In my last post I started discussing some of the aspects of networking that need to be understood before you can make things "go fast" on a network.

As a quick recap, here are the definitions and axioms from that post (note: I've changed the definitions of packet and message because they make the subsequent articles easier):

First, some definitions:

  1. When you're transferring data on a connection oriented protocol, there are two principals involved, the sender and receiver (I'm not going to use the words "client" and "server" because they imply a set of semantics associated with a higher level protocol.
  2. A "Frame" is a unit of data sent on the wire. 
  3. A "Packet" is comprised of one or more frames of data depending on the size of the data being sent, it typically corresponds to a send() call on the sender
  4. A "Message" is comprised of one or more packets of data and typically corresponds to a higher level protocol verb or response.

And some axioms:

  1. Networks are unreliable.  The connection oriented protocols attempt to represent this unreliable network as a reliable communication channel, but there are some "interesting" semantics that arise from this.
  2. LAN Networks (Token Ring, Ethernet, etc) all transmit messages in "frames", on Ethernet the maximum frame size (or MSS, Maximum Segment Size) is 1500 bytes.  Some of that frame is used to hold protocol overhead (around 50 bytes or so), so in general, you've got about 1400 bytes of user payload for in each frame available (the numbers vary depending on the protocol used and the networking options used, but 1400 is a reasonable number).
  3. A connection oriented protocol provides certain guarantees:
    1. Reliable delivery - A sender can guarantee one of two things occurred when sending data - the receiver received the data being sent or an error has occurred.
    2. Data ordering - If the sender sends three packets in the order A-B-C, the
      receiver needs to receive the packets in the order A-B-C.

At the end of the last post, I introduced one consequence of these axioms:  When sending packets A, B, and C, the sender cant transmit packet B until the receiver has acknowledged receipt of packet A.  This was because of axiom 3.b.

There's one thing I forgot in my last post:

What happens when the receiver isn't ready to receive data from the client?

◆ **Problem to work on**:
Continue the post on networking axioms and connection-oriented protocols, starting after its final question about a receiver that isn't ready for data.

◆ **Dataset content**:
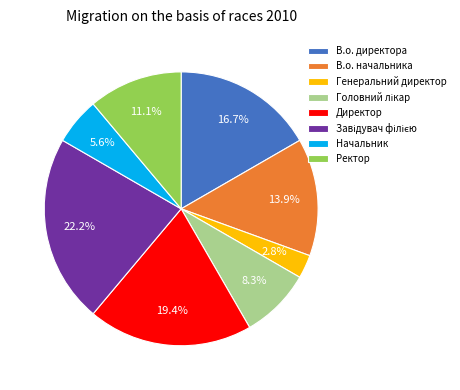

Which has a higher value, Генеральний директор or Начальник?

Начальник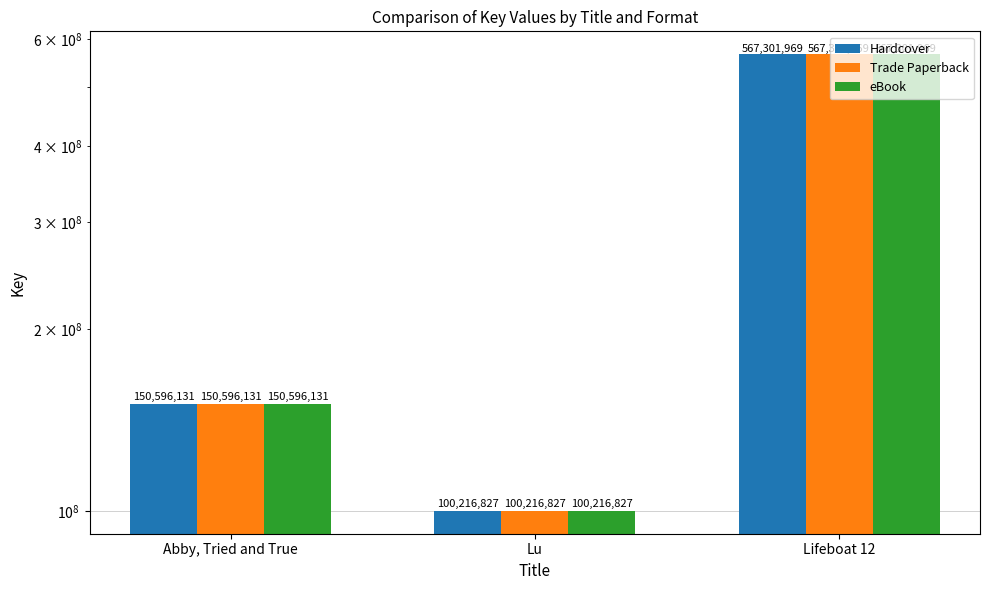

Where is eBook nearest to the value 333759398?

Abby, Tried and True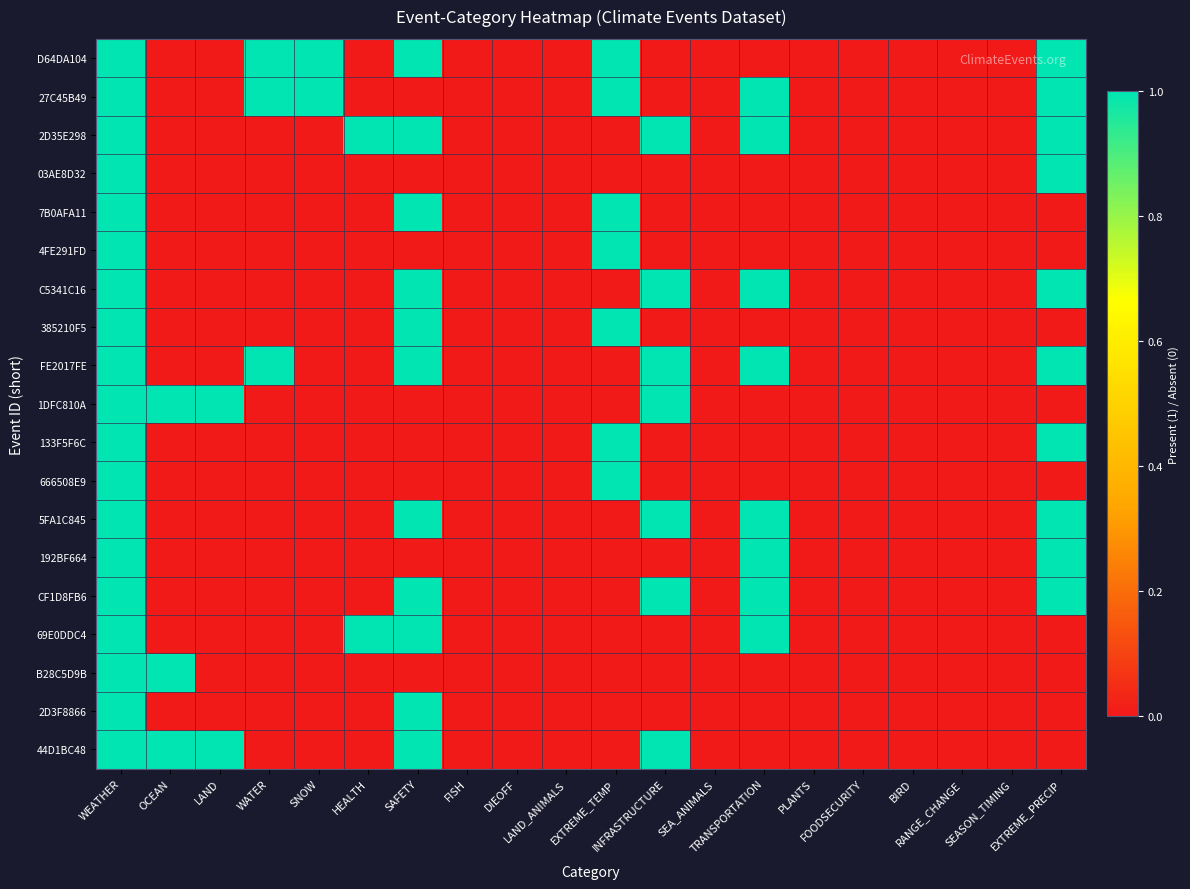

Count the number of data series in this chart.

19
...
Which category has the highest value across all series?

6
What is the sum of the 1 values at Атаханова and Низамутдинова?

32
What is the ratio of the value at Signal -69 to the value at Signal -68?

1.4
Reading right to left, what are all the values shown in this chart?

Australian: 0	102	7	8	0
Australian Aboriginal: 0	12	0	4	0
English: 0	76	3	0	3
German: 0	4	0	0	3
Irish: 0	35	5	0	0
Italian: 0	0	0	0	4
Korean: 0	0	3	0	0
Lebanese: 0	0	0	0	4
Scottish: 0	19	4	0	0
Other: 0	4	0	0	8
==
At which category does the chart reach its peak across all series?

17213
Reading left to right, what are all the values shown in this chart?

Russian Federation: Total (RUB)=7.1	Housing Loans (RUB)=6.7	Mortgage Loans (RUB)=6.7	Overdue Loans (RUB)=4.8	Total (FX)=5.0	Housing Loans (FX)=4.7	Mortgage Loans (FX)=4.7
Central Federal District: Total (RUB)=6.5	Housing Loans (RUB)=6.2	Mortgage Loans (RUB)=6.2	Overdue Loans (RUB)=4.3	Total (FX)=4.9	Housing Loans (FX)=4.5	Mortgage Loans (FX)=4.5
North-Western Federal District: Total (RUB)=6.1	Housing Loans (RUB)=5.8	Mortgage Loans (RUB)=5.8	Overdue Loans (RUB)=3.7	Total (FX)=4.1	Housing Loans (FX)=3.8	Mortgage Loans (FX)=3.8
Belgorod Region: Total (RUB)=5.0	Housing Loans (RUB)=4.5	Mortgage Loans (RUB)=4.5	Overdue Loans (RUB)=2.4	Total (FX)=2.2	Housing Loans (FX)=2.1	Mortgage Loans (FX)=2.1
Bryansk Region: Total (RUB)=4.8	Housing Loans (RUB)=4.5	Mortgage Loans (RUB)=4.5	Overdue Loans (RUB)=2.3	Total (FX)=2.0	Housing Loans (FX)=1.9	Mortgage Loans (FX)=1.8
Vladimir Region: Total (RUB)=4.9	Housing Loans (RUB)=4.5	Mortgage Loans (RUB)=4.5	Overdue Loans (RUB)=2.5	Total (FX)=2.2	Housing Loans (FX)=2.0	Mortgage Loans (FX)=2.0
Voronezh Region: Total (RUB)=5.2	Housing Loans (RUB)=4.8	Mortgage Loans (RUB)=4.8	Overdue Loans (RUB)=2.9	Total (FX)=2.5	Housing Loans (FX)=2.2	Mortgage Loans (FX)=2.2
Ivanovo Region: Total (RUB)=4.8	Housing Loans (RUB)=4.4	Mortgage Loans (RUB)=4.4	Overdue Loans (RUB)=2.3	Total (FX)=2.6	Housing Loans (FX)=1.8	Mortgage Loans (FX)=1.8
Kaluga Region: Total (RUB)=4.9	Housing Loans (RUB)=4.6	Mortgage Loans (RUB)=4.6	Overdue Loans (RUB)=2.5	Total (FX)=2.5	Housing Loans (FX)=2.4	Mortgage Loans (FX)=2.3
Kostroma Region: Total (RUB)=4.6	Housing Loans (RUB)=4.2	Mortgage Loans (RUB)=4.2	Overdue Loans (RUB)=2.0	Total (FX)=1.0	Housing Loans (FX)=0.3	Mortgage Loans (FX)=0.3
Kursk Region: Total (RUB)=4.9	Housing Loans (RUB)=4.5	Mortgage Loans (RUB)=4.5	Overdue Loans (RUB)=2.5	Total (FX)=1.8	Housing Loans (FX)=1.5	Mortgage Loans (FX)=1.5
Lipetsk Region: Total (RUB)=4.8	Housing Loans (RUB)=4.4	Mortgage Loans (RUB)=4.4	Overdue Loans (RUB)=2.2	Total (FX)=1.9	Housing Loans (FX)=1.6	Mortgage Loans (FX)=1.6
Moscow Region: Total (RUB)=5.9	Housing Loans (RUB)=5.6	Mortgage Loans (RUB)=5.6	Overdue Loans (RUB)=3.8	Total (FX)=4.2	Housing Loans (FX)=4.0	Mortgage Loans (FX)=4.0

◆ **Task answer**:
Well, it's not very pretty, and the answer depends on the semantics of the protocol, but in general, if the receiver doesn't have room for the packet, it sends a "NACK" to the client (NACK stands for Negative ACKnowledgement).  A NACK tells the client that there's no storage for the request, the client now needs to decide what to do.  Sometimes the NACK contains a hint as to the reason for the failure, for instance the NetBEUI protocol's NACK response includes the reasons like "no remote resources, unexpected request, out of sequence".  The client can use this information to determine if it should hang up the connection or retry (for no remote resources, for instance, it should retry).

Sender Receiver
Send Packet A.1  
  Send ACK A.1
Send Packet A.2  
  Send NACK A.2 (No Memory)
Send Packet A.2  
  Send NACK A.2 (No Memory)
Send Packet A.2  
  Send ACK A.2
Send Packet A.3  
  Send ACK A.3

All of this retransmission goes on below the covers, applications don't typically need to know about it.  But there's a potential perf pitfall here.


If you're analyzing network traces, you often see this pattern:

Sender Receiver
Send Packet A.1  
  Send NACK A.1 (No Memory)
Send Packet A.1  
  Send NACK A.1 (No Memory)
Send Packet A.1  
  Send NACK A.1 (No Memory)
Send Packet A.2  
  Send ACK A.2
Send Packet A.3  
  Send ACK A.3

What happened here?  Well, most likely the problem was the receiver didn't have a receive buffer down waiting for the sender to send data, so the sender had to retransmit its data to the receiver before the receiver got around to being able to receive it.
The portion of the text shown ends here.